→ **Data section**:

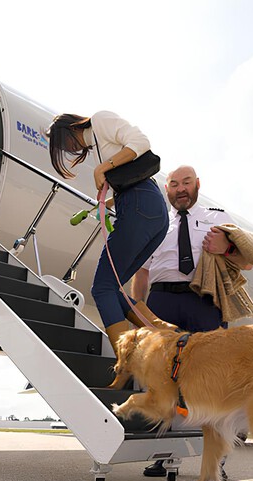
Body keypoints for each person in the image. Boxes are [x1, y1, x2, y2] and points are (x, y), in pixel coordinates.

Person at [131, 165, 253, 478]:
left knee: (215, 381)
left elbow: (248, 261)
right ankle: (163, 455)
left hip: (205, 301)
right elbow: (142, 273)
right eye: (174, 184)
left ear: (197, 184)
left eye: (186, 182)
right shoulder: (156, 223)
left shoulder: (217, 217)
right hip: (162, 300)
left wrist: (226, 247)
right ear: (167, 191)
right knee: (163, 380)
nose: (180, 189)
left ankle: (217, 462)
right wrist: (141, 316)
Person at [46, 112, 174, 358]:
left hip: (140, 204)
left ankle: (126, 361)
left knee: (102, 288)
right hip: (150, 210)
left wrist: (104, 167)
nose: (68, 149)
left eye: (63, 142)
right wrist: (109, 202)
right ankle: (169, 334)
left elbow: (141, 143)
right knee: (114, 289)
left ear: (69, 129)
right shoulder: (97, 142)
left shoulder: (100, 120)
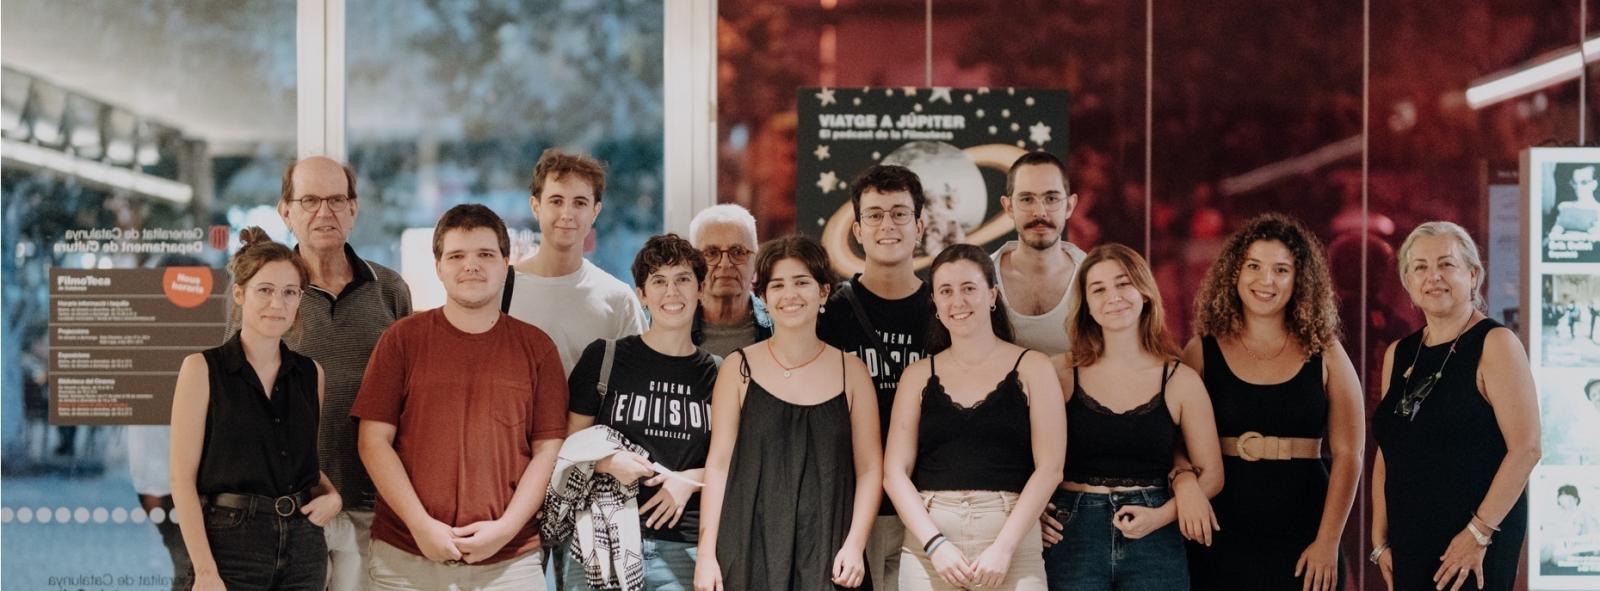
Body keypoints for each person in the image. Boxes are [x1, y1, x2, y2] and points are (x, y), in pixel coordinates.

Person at [353, 204, 569, 590]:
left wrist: (505, 529)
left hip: (510, 561)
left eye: (485, 254)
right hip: (406, 554)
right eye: (456, 256)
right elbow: (373, 441)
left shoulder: (537, 349)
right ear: (438, 266)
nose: (471, 266)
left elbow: (548, 451)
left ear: (506, 263)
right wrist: (421, 526)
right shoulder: (401, 341)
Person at [1173, 214, 1363, 590]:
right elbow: (1171, 439)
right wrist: (1184, 482)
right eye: (1254, 266)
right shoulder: (1200, 351)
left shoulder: (1326, 350)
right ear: (1234, 273)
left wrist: (1328, 542)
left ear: (1299, 279)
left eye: (1281, 270)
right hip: (1218, 533)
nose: (1266, 280)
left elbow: (1349, 454)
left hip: (1306, 534)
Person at [694, 235, 883, 591]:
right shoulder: (738, 368)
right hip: (748, 547)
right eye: (777, 285)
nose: (789, 294)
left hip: (829, 550)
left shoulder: (852, 372)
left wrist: (855, 545)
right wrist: (706, 555)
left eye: (801, 282)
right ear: (764, 297)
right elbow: (718, 466)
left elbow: (871, 469)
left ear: (823, 292)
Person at [1040, 243, 1223, 590]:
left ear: (1145, 292)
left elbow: (1212, 474)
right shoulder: (1058, 373)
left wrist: (1161, 515)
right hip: (1071, 532)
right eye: (1098, 289)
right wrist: (1033, 512)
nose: (1113, 297)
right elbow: (1021, 454)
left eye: (1123, 284)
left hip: (1155, 536)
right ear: (1086, 304)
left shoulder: (1180, 380)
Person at [882, 244, 1065, 590]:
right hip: (929, 551)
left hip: (1012, 546)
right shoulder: (916, 375)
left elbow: (1051, 468)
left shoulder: (1034, 367)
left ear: (992, 295)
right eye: (946, 291)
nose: (958, 301)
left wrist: (1003, 548)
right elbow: (894, 473)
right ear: (935, 302)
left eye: (969, 288)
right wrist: (935, 545)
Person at [169, 227, 342, 590]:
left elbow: (299, 463)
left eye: (289, 292)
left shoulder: (311, 374)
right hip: (230, 543)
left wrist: (333, 497)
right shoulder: (202, 369)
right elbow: (182, 480)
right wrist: (205, 571)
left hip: (303, 543)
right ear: (239, 294)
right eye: (265, 290)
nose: (278, 304)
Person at [1371, 221, 1540, 591]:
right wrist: (1379, 537)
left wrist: (1478, 533)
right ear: (1407, 282)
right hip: (1409, 537)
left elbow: (1526, 448)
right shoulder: (1399, 353)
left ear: (1473, 274)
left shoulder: (1496, 343)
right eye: (1420, 267)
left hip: (1473, 543)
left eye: (1446, 264)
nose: (1433, 276)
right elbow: (1390, 446)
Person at [271, 155, 412, 590]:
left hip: (373, 502)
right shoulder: (267, 293)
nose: (324, 212)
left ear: (353, 209)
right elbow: (240, 400)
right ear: (286, 212)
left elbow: (410, 399)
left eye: (336, 200)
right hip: (292, 504)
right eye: (309, 200)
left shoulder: (390, 290)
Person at [557, 233, 721, 589]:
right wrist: (607, 462)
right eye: (658, 281)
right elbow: (567, 448)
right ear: (642, 294)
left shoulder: (719, 373)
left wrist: (688, 482)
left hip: (682, 547)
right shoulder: (605, 358)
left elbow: (737, 464)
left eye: (682, 279)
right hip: (600, 539)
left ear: (701, 289)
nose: (671, 292)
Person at [819, 164, 936, 590]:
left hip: (930, 509)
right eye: (874, 215)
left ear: (919, 227)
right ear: (857, 230)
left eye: (900, 213)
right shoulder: (830, 314)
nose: (887, 225)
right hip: (851, 513)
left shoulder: (946, 309)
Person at [506, 148, 648, 374]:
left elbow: (637, 383)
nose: (567, 214)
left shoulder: (618, 300)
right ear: (535, 207)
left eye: (580, 203)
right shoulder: (501, 290)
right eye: (556, 201)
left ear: (595, 212)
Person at [990, 151, 1088, 355]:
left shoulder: (1092, 278)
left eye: (1051, 198)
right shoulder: (982, 278)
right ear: (1008, 207)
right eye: (1027, 199)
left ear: (1069, 206)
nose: (1040, 212)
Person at [687, 203, 771, 357]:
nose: (725, 264)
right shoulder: (665, 329)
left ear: (756, 259)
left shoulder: (780, 328)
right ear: (693, 263)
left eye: (738, 252)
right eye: (711, 253)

→ **Exercise requirements**: Set the entire listing down again, exact in every line, without any pictures.

→ **Expected answer**:
Body keypoints for each person in the image. Boxes are [x1, y1, x2, y2] and points are (x, y), in pixel coordinates.

Person at [131, 165, 253, 478]:
left knee: (215, 381)
left elbow: (248, 261)
right ankle: (163, 455)
left hip: (205, 301)
right elbow: (142, 273)
right eye: (174, 184)
left ear: (197, 184)
left eye: (186, 182)
right shoulder: (156, 223)
left shoulder: (217, 217)
right hip: (162, 300)
left wrist: (226, 247)
right ear: (167, 191)
right knee: (163, 380)
nose: (180, 189)
left ankle: (217, 462)
right wrist: (141, 316)
Person at [46, 112, 174, 358]:
left hip: (140, 204)
left ankle: (126, 361)
left knee: (102, 288)
right hip: (150, 210)
left wrist: (104, 167)
nose: (68, 149)
left eye: (63, 142)
right wrist: (109, 202)
right ankle: (169, 334)
left elbow: (141, 143)
right knee: (114, 289)
left ear: (69, 129)
right shoulder: (97, 142)
left shoulder: (100, 120)
Body keypoints for each person in the image. Boxes are [x1, y1, x2, y2] and points are (x, y), in pixel coordinates.

Person at [353, 204, 569, 590]:
left wrist: (505, 529)
left hip: (510, 561)
left eye: (485, 254)
right hip: (406, 554)
right eye: (456, 256)
right elbow: (373, 441)
left shoulder: (537, 349)
right ear: (438, 266)
nose: (471, 266)
left elbow: (548, 451)
left ear: (506, 263)
right wrist: (421, 526)
right shoulder: (401, 341)
Person at [1173, 214, 1363, 590]:
right elbow: (1171, 439)
right wrist: (1184, 482)
right eye: (1254, 266)
right shoulder: (1200, 351)
left shoulder: (1326, 350)
right ear: (1234, 273)
left wrist: (1328, 542)
left ear: (1299, 279)
left eye: (1281, 270)
right hip: (1218, 533)
nose: (1266, 280)
left elbow: (1349, 454)
left hip: (1306, 534)
Person at [694, 235, 883, 591]:
right shoulder: (738, 368)
right hip: (748, 547)
right eye: (777, 285)
nose: (789, 294)
left hip: (829, 550)
left shoulder: (852, 372)
left wrist: (855, 545)
right wrist: (706, 555)
left eye: (801, 282)
right ear: (764, 297)
right elbow: (718, 466)
left elbow: (871, 469)
left ear: (823, 292)
Person at [1040, 243, 1223, 590]:
left ear: (1145, 292)
left elbow: (1212, 474)
right shoulder: (1058, 373)
left wrist: (1161, 515)
right hip: (1071, 532)
right eye: (1098, 289)
right wrist: (1033, 512)
nose: (1113, 297)
right elbow: (1021, 454)
left eye: (1123, 284)
left hip: (1155, 536)
right ear: (1086, 304)
left shoulder: (1180, 380)
Person at [882, 244, 1065, 590]:
right hip: (929, 551)
left hip: (1012, 546)
right shoulder: (916, 375)
left elbow: (1051, 468)
left shoulder: (1034, 367)
left ear: (992, 295)
right eye: (946, 291)
nose: (958, 301)
left wrist: (1003, 548)
right elbow: (894, 473)
right ear: (935, 302)
left eye: (969, 288)
right wrist: (935, 545)
Person at [169, 227, 342, 590]:
left elbow: (299, 463)
left eye: (289, 292)
left shoulder: (311, 374)
right hip: (230, 543)
left wrist: (333, 497)
right shoulder: (202, 369)
right elbow: (182, 480)
right wrist: (205, 571)
left hip: (303, 543)
right ear: (239, 294)
right eye: (265, 290)
nose: (278, 304)
Person at [1371, 221, 1540, 591]:
right wrist: (1379, 537)
left wrist: (1478, 533)
right ear: (1407, 282)
right hip: (1409, 537)
left elbow: (1526, 448)
right shoulder: (1399, 353)
left ear: (1473, 274)
left shoulder: (1496, 343)
right eye: (1420, 267)
left hip: (1473, 543)
left eye: (1446, 264)
nose: (1433, 276)
right elbow: (1390, 446)
Person at [271, 155, 412, 590]:
left hip: (373, 502)
right shoulder: (267, 293)
nose: (324, 212)
left ear: (353, 209)
right elbow: (240, 400)
right ear: (286, 212)
left elbow: (410, 399)
left eye: (336, 200)
right hip: (292, 504)
right eye: (309, 200)
left shoulder: (390, 290)
Person at [557, 233, 721, 589]:
right wrist: (607, 462)
right eye: (658, 281)
right elbow: (567, 448)
right ear: (642, 294)
left shoulder: (719, 373)
left wrist: (688, 482)
left hip: (682, 547)
right shoulder: (605, 358)
left elbow: (737, 464)
left eye: (682, 279)
right hip: (600, 539)
left ear: (701, 289)
nose: (671, 292)
Person at [819, 164, 936, 590]:
left hip: (930, 509)
right eye: (874, 215)
left ear: (919, 227)
right ear: (857, 230)
left eye: (900, 213)
right shoulder: (830, 314)
nose: (887, 225)
right hip: (851, 513)
left shoulder: (946, 309)
Person at [506, 148, 648, 374]:
left elbow: (637, 383)
nose: (567, 214)
left shoulder: (618, 300)
right ear: (535, 207)
left eye: (580, 203)
right shoulder: (501, 290)
right eye: (556, 201)
left ear: (595, 212)
Person at [990, 151, 1088, 355]:
left shoulder: (1092, 278)
left eye: (1051, 198)
right shoulder: (982, 278)
right ear: (1008, 207)
right eye: (1027, 199)
left ear: (1069, 206)
nose: (1040, 212)
Person at [687, 203, 771, 357]:
nose: (725, 264)
right shoulder: (665, 329)
left ear: (756, 259)
left shoulder: (780, 328)
right ear: (693, 263)
left eye: (738, 252)
right eye: (711, 253)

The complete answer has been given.